Fourth: the pharmacy past security sells Mexican medications at a fraction of US prices. Stock up on basics.

V
The transit sanctuary

The Aeromexico Salon Premier and Priority Pass lounges offer hot food and quiet. The Hilton at the airport connects via skybridge for overnight stays. The Terminal 1 food courts never close — you can eat your way through a layover.

Aircraft over Mexico City rooftops
VI
The escape velocity

You have two hours. Or four. Or eight. Or thirteen. Here is what to do.

2 hours

Stay airside. Tacos al pastor. Mezcal flight. Browse the Oaxacan pottery. Buy a bottle of tequila duty-free. Return flavoured.

4 hours

Metro to Zocalo — twenty minutes, twenty-five cents. Walk the historic centre. Cathedral. Palacio Nacional (Diego Rivera murals, free). Street tacos. Metro back.

8 hours

Metro to Coyoacan. Frida Kahlo Museum (pre-book). Walk the plaza. Churros at El Moro. Metro to Roma Norte. Walk the neighbourhood.
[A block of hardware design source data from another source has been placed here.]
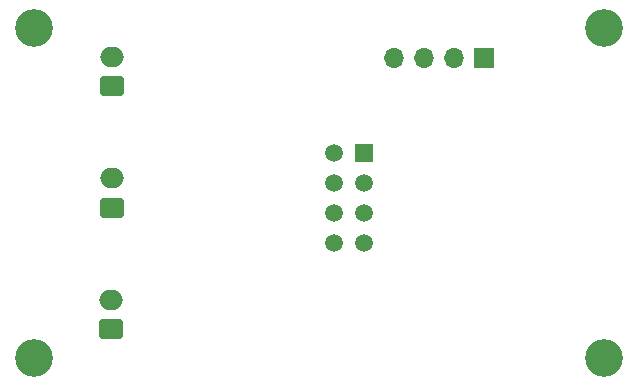
<source format=gbr>
%TF.GenerationSoftware,KiCad,Pcbnew,8.0.4*%
%TF.CreationDate,2024-12-12T17:07:26+08:00*%
%TF.ProjectId,esp01s-power-board,65737030-3173-42d7-906f-7765722d626f,rev?*%
%TF.SameCoordinates,Original*%
%TF.FileFunction,Soldermask,Bot*%
%TF.FilePolarity,Negative*%
%FSLAX46Y46*%
G04 Gerber Fmt 4.6, Leading zero omitted, Abs format (unit mm)*
G04 Created by KiCad (PCBNEW 8.0.4) date 2024-12-12 17:07:26*
%MOMM*%
%LPD*%
G01*
G04 APERTURE LIST*
G04 Aperture macros list*
%AMRoundRect*
0 Rectangle with rounded corners*
0 $1 Rounding radius*
0 $2 $3 $4 $5 $6 $7 $8 $9 X,Y pos of 4 corners*
0 Add a 4 corners polygon primitive as box body*
4,1,4,$2,$3,$4,$5,$6,$7,$8,$9,$2,$3,0*
0 Add four circle primitives for the rounded corners*
1,1,$1+$1,$2,$3*
1,1,$1+$1,$4,$5*
1,1,$1+$1,$6,$7*
1,1,$1+$1,$8,$9*
0 Add four rect primitives between the rounded corners*
20,1,$1+$1,$2,$3,$4,$5,0*
20,1,$1+$1,$4,$5,$6,$7,0*
20,1,$1+$1,$6,$7,$8,$9,0*
20,1,$1+$1,$8,$9,$2,$3,0*%
G04 Aperture macros list end*
%ADD10C,3.200000*%
%ADD11R,1.700000X1.700000*%
%ADD12O,1.700000X1.700000*%
%ADD13R,1.500000X1.500000*%
%ADD14C,1.500000*%
%ADD15RoundRect,0.250000X0.750000X-0.600000X0.750000X0.600000X-0.750000X0.600000X-0.750000X-0.600000X0*%
%ADD16O,2.000000X1.700000*%
G04 APERTURE END LIST*
D10*
%TO.C,H4*%
X99060000Y-50800000D03*
%TD*%
D11*
%TO.C,J5*%
X88900000Y-53340000D03*
D12*
X86360000Y-53340000D03*
X83820000Y-53340000D03*
X81280000Y-53340000D03*
%TD*%
D13*
%TO.C,U1*%
X78740000Y-61407500D03*
D14*
X78740000Y-63947500D03*
X78740000Y-66487500D03*
X78740000Y-69027500D03*
X76200000Y-61407500D03*
X76200000Y-63947500D03*
X76200000Y-66487500D03*
X76200000Y-69027500D03*
%TD*%
D15*
%TO.C,J4*%
X57426115Y-66020000D03*
D16*
X57426115Y-63520000D03*
%TD*%
D10*
%TO.C,H1*%
X50800000Y-50800000D03*
%TD*%
D15*
%TO.C,J2*%
X57336793Y-76313836D03*
D16*
X57336793Y-73813836D03*
%TD*%
D10*
%TO.C,H2*%
X50800000Y-78740000D03*
%TD*%
%TO.C,H3*%
X99060000Y-78740000D03*
%TD*%
D15*
%TO.C,J1*%
X57426115Y-55726164D03*
D16*
X57426115Y-53226164D03*
%TD*%
M02*

</source>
Metro back.

13 hours

Metro to Chapultepec. Anthropology Museum — the best museum in Latin America. Walk Reforma. Lunch in Roma Norte. Mezcal bar in Condesa. Metro back.

The Metro runs from Terminal 1 to the city centre in twenty minutes for twenty-five cents. It is the cheapest airport connection in the world. Taxis cost eight to fifteen dollars. Uber is similar. For speed and adventure, take the Metro.

VII
The 0.5x moment

Stand at the Terminal 1 windows facing the runway. Watch an aircraft on approach pass directly over the apartment blocks of the Colonia Penon de los Banos. Frame the plane with the city beneath it — rooftops, water tanks, satellite dishes, and a 737 descending through the gap.

This is the photograph that captures Mexico City airport. Not the terminal. The city swallowing the runway.